In terms of pushing a non offset/dword variable onto the stack. How do I go about making sure that it aligns? Would it be with the ptr?
You cannot push a byte (there is no instruction for it).
You can indeed push a word with pushw:
include \masm32\MasmBasic\MasmBasic.inc ; download (http://masm32.com/board/index.php?topic=94.0)
Init
pushw 0
MsgBox 0, "Hello", "Hi", MB_OK
pop ax
print "it's OK"
EndOfCode
On Win7-64, the MessageBox works fine, on Windows XP I've seen very odd behaviour.
The cpu itself has no problems with a word-aligned stack, but some Windows API functions may behave in an unpredictable way. In any case, there is no need to word-align the stack. Never.

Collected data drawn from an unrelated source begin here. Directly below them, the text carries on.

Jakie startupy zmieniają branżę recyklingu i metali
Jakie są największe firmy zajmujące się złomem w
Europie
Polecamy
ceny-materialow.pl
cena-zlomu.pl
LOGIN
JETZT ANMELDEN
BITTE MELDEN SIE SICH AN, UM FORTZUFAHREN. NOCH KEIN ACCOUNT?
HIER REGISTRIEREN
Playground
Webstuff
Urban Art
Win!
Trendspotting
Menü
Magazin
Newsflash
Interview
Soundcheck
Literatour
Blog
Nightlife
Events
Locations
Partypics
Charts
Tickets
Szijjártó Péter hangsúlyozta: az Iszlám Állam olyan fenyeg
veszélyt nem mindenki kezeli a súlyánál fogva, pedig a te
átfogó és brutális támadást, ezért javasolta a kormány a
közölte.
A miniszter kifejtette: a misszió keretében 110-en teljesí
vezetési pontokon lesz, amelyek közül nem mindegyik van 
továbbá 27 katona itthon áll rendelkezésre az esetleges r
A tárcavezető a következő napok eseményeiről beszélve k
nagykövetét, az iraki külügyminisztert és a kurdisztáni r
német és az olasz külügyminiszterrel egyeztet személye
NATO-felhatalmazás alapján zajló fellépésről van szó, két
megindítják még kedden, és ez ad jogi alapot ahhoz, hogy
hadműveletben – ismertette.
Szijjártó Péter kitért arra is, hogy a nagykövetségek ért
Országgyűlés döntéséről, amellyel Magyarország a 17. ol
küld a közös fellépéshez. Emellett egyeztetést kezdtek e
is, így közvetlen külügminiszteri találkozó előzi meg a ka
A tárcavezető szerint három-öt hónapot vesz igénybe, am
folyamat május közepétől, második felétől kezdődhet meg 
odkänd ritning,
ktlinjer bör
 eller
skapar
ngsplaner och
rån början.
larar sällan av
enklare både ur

Note that although there is no pushb, you can simulate it:
include \masm32\MasmBasic\MasmBasic.inc ; download (http://masm32.com/board/index.php?topic=94.0)
Init
pushw 0d0ah
inc esp
MsgBox 0, "Hello", "Hi", MB_OK
dec esp
pop ax
print "it's OK"
EndOfCode
And that MsgBox definitely looks odd :P
I am much of the view that you maintain the DWORD alignment on the stack. If you need to pass either BYTE or WORD data, write it to either the low byte or low word of a DWORD and pass it on the stack like normal.
it's safe to assume that the stack is previously aligned (ESP initially holds an address that is divisable by 4)

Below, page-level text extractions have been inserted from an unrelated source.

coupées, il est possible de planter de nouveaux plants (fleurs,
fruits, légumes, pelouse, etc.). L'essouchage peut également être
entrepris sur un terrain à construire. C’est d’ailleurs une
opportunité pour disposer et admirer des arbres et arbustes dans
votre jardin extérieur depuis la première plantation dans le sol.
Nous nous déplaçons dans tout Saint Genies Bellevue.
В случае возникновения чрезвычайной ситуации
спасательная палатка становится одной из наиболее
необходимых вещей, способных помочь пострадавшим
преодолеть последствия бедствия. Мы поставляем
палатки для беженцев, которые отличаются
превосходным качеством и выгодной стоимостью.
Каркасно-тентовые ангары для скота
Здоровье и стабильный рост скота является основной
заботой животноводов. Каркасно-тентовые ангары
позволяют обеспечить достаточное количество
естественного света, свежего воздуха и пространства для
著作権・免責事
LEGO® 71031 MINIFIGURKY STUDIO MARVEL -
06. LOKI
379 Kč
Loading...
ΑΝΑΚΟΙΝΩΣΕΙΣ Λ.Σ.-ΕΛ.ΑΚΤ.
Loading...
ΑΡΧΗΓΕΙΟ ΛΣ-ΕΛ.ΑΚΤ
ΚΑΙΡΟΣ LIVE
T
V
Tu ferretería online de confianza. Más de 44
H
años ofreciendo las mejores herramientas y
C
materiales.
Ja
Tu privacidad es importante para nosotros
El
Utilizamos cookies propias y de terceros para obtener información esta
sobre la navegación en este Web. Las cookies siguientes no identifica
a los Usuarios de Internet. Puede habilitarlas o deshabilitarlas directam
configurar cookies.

so, as long as you push only dwords, and add to or subtract from ESP only values divisable by 4, the stack will remain aligned
Quote from: hutch-- on February 15, 2016, 11:33:44 AM
If you need to pass either BYTE or WORD data, write it to either the low byte or low word of a DWORD and pass it on the stack like normal.

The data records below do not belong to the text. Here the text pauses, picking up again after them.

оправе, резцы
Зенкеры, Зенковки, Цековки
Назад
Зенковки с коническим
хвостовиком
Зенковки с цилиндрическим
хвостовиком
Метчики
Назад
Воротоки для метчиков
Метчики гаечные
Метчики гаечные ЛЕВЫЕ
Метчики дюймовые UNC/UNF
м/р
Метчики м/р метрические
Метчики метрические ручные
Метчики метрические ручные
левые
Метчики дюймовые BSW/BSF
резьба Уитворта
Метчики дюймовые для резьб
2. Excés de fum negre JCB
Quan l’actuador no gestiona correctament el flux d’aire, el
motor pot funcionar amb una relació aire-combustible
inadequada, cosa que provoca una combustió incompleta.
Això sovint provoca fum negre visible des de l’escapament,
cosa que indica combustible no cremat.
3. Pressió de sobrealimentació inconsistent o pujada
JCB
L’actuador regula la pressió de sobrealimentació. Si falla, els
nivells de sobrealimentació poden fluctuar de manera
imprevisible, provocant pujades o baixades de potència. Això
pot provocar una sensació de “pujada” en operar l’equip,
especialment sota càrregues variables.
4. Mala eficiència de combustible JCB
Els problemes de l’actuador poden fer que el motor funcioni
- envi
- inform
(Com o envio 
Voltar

What do you mean write to the low byte/word of a dword?
Here's an example from a quiz problem that I got wrong:
.data
x DWORD 153461
y WORD 37
z WORD 90
.code
main PROC
push x
push y
push z
call someProcedure
...
exit
main ENDP
someProcedure PROC
push ebp
mov ebp, esp
...
pop ebp
ret 8
someProcedure ENDP
END MAINAccording to the answers:
[ebp + 8] ; holds 90
[ebp + 10] ; holds 37
[ebp + 12] ; holds 153461Assuming [ebp + 4] holds the address of someProcedure, if the stack frame is dword aligned, then [ebp + 8] holds z (or 90). But why did x and y only increment by twos?
Well, the low byte of the EAX register is AL, the low WORD is AX.
xor eax, eax ; set the reg to ZERO
mov al, bytevalue
xor eax, eax
mov ax, wordvalue
Hi,
Quote from: masterori on February 18, 2016, 03:38:44 PM
But why did x and y only increment by twos?
Because x and y were declared to be WORDs, they are only two
bytes long. A 32-bit X86 processor can PUSH either a word value
or a double word value. What the posts above are saying is, in a
Windows program you should avoid pushing word values to keep
the stack aligned on a four byte value.
HTH,
Steve N.